Mit der bis dato offensiv besten Phase hielt die Lockhart-Truppe den Rückstand bis zur Halbzeit kurzfristig konstant. Unter anderem sechs weitere Herget-Punkte sorgten für den Halbzeitstand von 21:37.

Die Comeback-Chancen der Mittelhessen sanken nach dem Seitenwechsel durch sieben unbeantwortete Punkte von Eduard Roschafsky weiter. Der Angriff des Gießener Nachwuchses tat sich gegen die aggressive Verteidigung der Schwaben immer wieder schwer, gute Würfe zu erspielen. So fielen im dritten Viertel nur vier Punkte durch Hannes Bergmann und David Sann. Dazu erspielten die Neckarstädter noch acht eigene Zähler in den letzten zwei Minuten des Durchgangs, sodass es mit 57:25 in die letzte Viertelpause ging. Ludwigsburg rotierte nun mehr durch und machte weniger Druck. So kamen dann auch die Gießener zu ein wenig Ergebniskosmetik. Immerhin 18 eigene Zähler sorgten am Ende für die deutliche 43:68-Niederlage.

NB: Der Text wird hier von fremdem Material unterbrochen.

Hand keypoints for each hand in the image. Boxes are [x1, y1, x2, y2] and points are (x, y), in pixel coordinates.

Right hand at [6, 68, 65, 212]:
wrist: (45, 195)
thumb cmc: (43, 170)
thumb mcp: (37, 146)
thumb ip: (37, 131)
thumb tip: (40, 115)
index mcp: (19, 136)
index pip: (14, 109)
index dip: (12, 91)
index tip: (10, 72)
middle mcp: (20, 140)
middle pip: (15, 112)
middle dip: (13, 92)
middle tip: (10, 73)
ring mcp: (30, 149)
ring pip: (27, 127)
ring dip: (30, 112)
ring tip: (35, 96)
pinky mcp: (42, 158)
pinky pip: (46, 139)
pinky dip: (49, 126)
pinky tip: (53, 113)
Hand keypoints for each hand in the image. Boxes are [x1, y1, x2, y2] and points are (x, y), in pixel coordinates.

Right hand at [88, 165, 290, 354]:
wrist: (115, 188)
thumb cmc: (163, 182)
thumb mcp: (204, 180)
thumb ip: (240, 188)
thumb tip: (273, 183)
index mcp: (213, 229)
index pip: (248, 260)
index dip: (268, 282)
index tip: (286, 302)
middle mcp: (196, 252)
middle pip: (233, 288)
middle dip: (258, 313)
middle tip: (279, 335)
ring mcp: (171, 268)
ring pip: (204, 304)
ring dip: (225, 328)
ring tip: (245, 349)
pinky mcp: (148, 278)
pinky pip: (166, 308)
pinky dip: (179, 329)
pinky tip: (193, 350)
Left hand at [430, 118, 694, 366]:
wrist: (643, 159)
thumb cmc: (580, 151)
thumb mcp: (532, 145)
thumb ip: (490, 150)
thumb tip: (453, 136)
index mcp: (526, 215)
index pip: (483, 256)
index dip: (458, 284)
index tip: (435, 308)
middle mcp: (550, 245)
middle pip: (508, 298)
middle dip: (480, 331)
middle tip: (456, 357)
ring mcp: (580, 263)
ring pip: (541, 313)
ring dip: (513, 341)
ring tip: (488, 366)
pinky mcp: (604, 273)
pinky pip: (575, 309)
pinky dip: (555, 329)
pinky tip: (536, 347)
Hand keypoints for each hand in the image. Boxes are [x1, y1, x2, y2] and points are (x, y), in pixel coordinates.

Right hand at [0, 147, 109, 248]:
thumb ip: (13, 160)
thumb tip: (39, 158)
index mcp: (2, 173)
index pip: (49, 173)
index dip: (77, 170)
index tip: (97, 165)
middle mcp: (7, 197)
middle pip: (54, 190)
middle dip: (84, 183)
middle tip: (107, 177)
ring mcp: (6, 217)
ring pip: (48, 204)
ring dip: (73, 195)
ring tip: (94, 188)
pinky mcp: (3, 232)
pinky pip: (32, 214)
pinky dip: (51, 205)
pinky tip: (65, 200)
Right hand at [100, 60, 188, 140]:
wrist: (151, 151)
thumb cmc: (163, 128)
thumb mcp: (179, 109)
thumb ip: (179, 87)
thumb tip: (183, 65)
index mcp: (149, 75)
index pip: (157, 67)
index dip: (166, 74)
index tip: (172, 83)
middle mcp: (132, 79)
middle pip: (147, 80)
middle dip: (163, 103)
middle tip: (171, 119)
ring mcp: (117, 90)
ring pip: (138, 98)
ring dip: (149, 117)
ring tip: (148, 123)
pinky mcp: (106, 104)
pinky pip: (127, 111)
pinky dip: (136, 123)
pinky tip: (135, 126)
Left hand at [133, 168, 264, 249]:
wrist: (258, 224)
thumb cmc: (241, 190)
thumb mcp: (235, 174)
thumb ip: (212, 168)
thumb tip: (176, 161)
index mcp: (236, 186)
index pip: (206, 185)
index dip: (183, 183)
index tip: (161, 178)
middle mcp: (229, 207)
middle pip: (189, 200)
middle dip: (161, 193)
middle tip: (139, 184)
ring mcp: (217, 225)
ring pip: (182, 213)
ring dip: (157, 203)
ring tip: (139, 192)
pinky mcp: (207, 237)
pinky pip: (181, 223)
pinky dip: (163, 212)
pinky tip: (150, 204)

Ein Blick in die Statistiken verrät, dass es einen ausschlaggebenden Grund für die Niederlage gab. Bei ähnlichen Werten in den meisten Kategorien fallen die 28,9 Prozent aus der Zweierdistanz bei Gießen rapide ab. Die Ludwigsburger trafen im Vergleich 55,6 Prozent ihrer Zweipunktewürfe. »Es war das erste Kräftemessen für uns mit einem solchen Top-Team seit langer Zeit. Defensiv war es ein Schritt in die richtige Richtung, aber offensiv haben wir noch keinen Rhythmus. Das wird auch noch ein wenig dauern«, benennt Lockhart klar die Aufgabe für die kommende Woche. Dann wartet das wichtige Heimspiel gegen das ebenfalls sieglose Team Südhessen.

Gießen: Döntgens (10), Herget (9), Bergmann (8), Göbel (6), D. Sann (6), Andrews (2), Hadas (2), Burghard, Chromik, Janeck, Kreile.